Libratus, an artificial intelligence developed at Carnegie Mellon, is currently taking on four of the world's best professional poker players in a 20-day match at the Rivers Casino in Pittsburgh, in which 120,000 hands of No Limit Texas Hold'em will be played.
A lot is at stake at the Rivers Casino. The four poker pros, Jason Les, Dong Kim, Daniel McAulay and Jimmy Chou will split a prize purse of $200,000, which will be awarded even if Libratus wins. On the other hand the AI creators, Professor Tuomas Sandholm and Ph.D. student Noam Brown hope to prove that Libratus, to which15 million core hours of computation at the Pittsburgh Supercomputing Center (PSC) have been devoted, can beat the top high-stake players of the game
The contest began on January 11th and is billed as a re-match as it follows a similar event in 2015 in which Claudico, a previous poker-playing algorithm from Carnegie Mellon, lost by $732,713 after 80,000 hands played over two weeks. Given that $170 million had been bet losing by less than a million dollars was close enough to be considered a draw, so this time more games are being played to ensure a statistically significant result.In addition, to ensure that the outcome of the competition is not due to luck, the four pros will be paired to play duplicate matches — Player A in each pair will receive the same cards as the computer receives against Player B, and vice versa. One of the players in each of these pairs will play on the floor of the casino, while his counterpart will be isolated in a separate room.
As play got underway, Andrew Moore, Dean of Carnegie Mellon's School of Computer Science said:
"A lot of people throughout the AI community are watching this event carefully. Beating some of the top players in the game would be a significant achievement for an AI and will only be possible if Libratus can successfully bluff and otherwise mislead its human opponents".
In this video about the Brains vs AI event Professor Sandholm and Noam Brown, explain why this kind of poker is a benchmark when it comes to artificial intelligence and how their algorithms can be used in a wider set of situations:
Brown refers to the success computers have experienced in the perfect information games of Chess and Go and points out that Poker is closer to real world situations that have to deal with hidden information and uncertainty. He explains that AlphaGo wouldn't know how to bluff and would be easy to beat at Poker noting that:
"the element of uncertainty changes the dynamic completely and it is this element that Liberatus and the algorithms developed for it are addressing.
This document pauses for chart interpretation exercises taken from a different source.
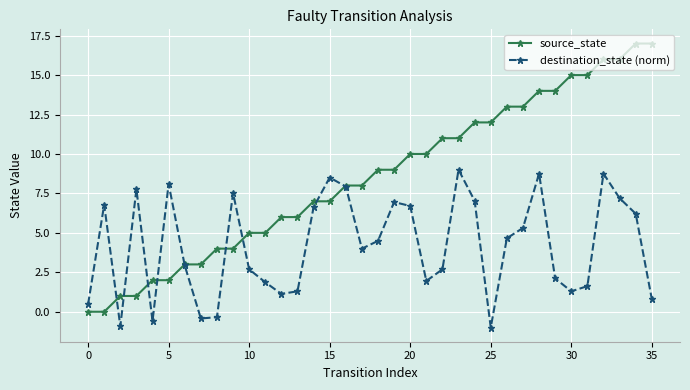

What is the sum of all source_state values?

306.0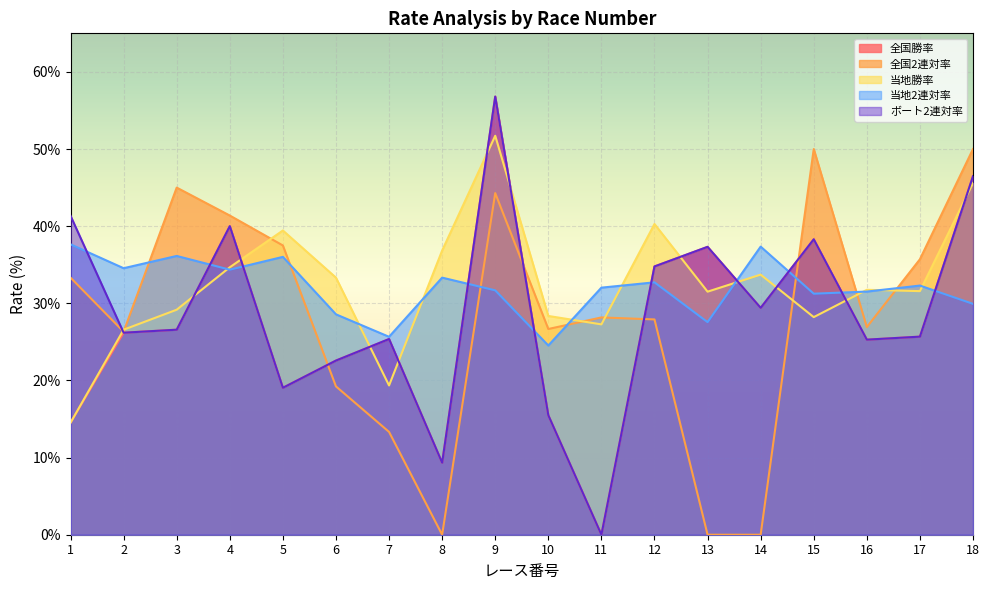

Reading left to right, list all the values displayed in this chart.

全国勝率: 1=14.5	2=26.2	3=26.6	4=40.0	5=19.1	6=22.6	7=25.4	8=9.3	9=56.8	10=15.5	11=0.0	12=34.8	13=37.3	14=29.4	15=38.3	16=25.3	17=25.7	18=46.5
全国2連対率: 1=33.3	2=26.3	3=45.0	4=41.4	5=37.5	6=19.2	7=13.3	8=0.0	9=44.3	10=26.7	11=28.2	12=27.9	13=0.0	14=0.0	15=50.0	16=26.9	17=35.7	18=50.0
当地勝率: 1=14.5	2=26.6	3=29.2	4=34.7	5=39.4	6=33.3	7=19.4	8=36.8	9=51.7	10=28.4	11=27.3	12=40.3	13=31.5	14=33.7	15=28.2	16=31.8	17=31.6	18=45.6
当地2連対率: 1=37.6	2=34.5	3=36.1	4=34.4	5=36.0	6=28.6	7=25.7	8=33.3	9=31.7	10=24.5	11=32.0	12=32.7	13=27.6	14=37.4	15=31.2	16=31.5	17=32.3	18=29.9
ボート2連対率: 1=41.4	2=26.2	3=26.6	4=40.0	5=19.1	6=22.6	7=25.4	8=9.3	9=56.8	10=15.5	11=0.0	12=34.8	13=37.3	14=29.4	15=38.3	16=25.3	17=25.7	18=46.5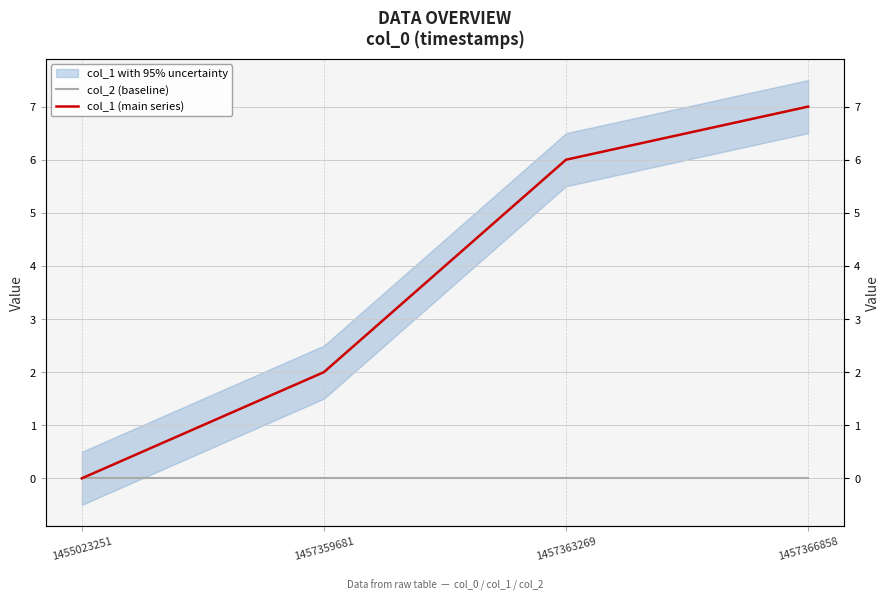

Is the value of col_1 (main series) at 1455023251 greater than the value of col_2 (baseline) at 1457366858?

No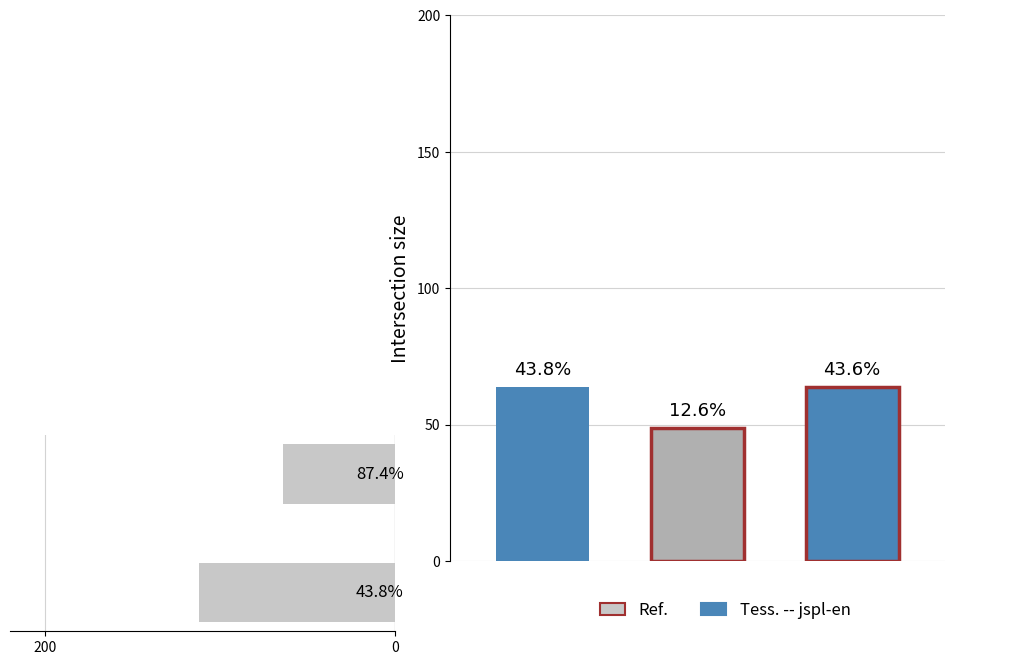

How many values are below 112?

1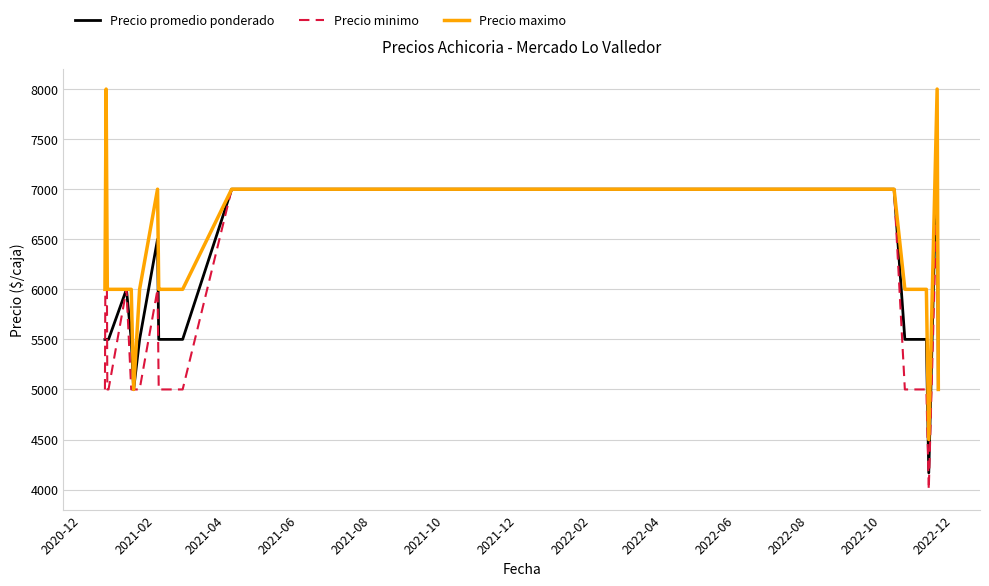

Which series has the largest total across all categories?

Precio maximo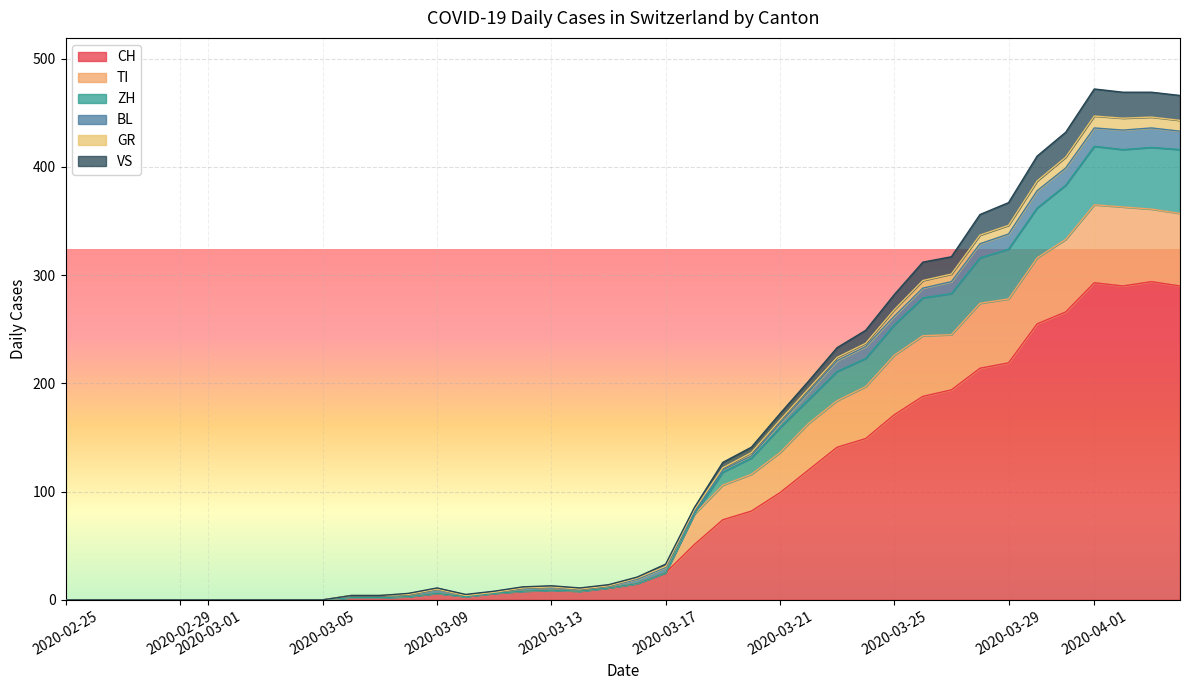

What are all the series names shown in the legend?

CH, TI, ZH, BL, GR, VS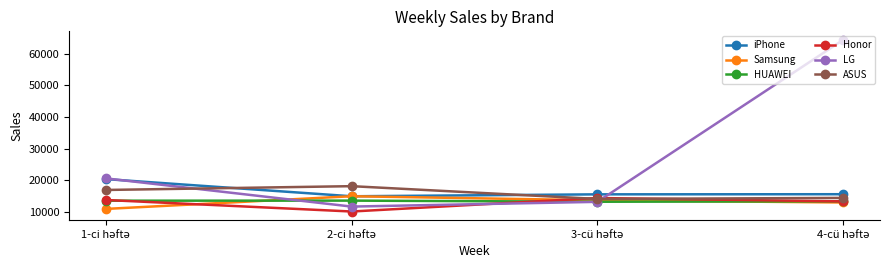

Does the chart have visible grid lines?

No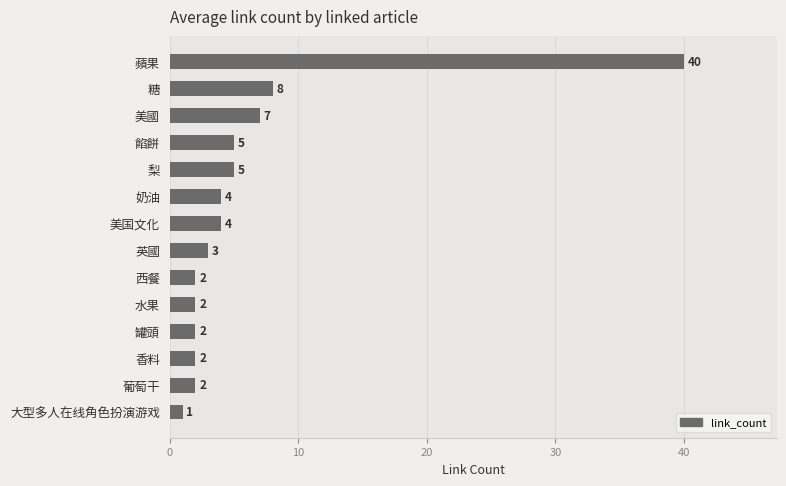

What is the average value?

6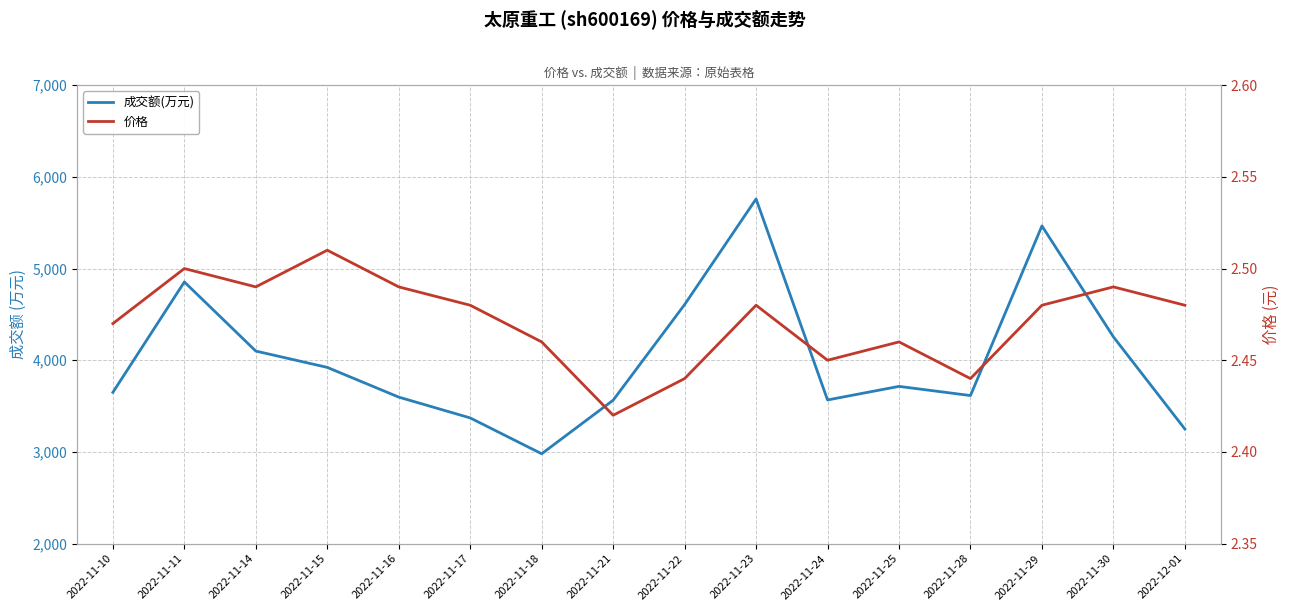

Which series has the largest total across all categories?

成交额(万元)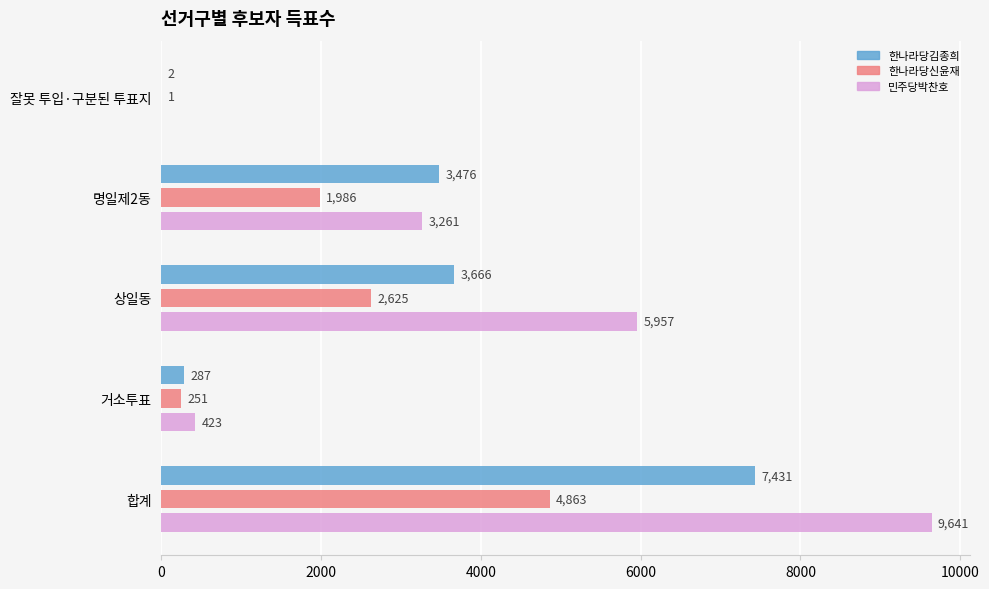

What is the maximum value shown in the chart?

9641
Sandholm reminds us that Limit Texas Hold'em was actually near-optimally solved in 2015 by the University of Alberta (see Poker Sorted - Meet Cepheus) and goes on the describe the No Limit version as:
"the last frontier in the foreseeable horizon of game solving in AI."
He also notes that the Libratus AI is not specifically a poker program. Its algorithm could be applied to any number of situations that involve incomplete and misleading information — business negotiations, military strategy, cybersecurity and even medical treatment design.
The wider implication of the Brains vs. AI match is that Libratus goes towards being a General Artificial Intelligence that can address any situation that it runs into, not just a specific domain like Go or Poker.
As Brown puts it:
If AI is going to achieve this goal it will need to address uncertainty which comes up a lot in real life. We see the algorithms used in this bot as advancing the field for those problems, and tacking the question, "how do you deal with uncertainly in the real world?
So how is this historic match progressing?
Prior to its start odds makers favored the human players 4 or 5 to 1 over Libratus. By the end of the first day however Libratus ended up ahead by $82,000. It repeated its success on the second and third days and lead by $193,000. On the fourth day, however the humans started winning and by the end of day six had shrunk Libratus' lead to just $51,000.
At this point Jason Les, who also played in the 2015 contest against Claudico, emailed:
We got off to a bad start, which I believe is kind of expected. Those first hands we play without any idea how our opponent plays and it took us a while to study and get an understanding of what was going on.
Les hinted that the Poker pros had found weaknesses to exploit and were getting together each evening to develop strategies,
At night while the humans sleep, however, Libratus goes back to the PSC where the Bridges computer performs computations to aid with its end-game play. This extra help seems to be paying off and Libratus is currently pulling ahead strongly.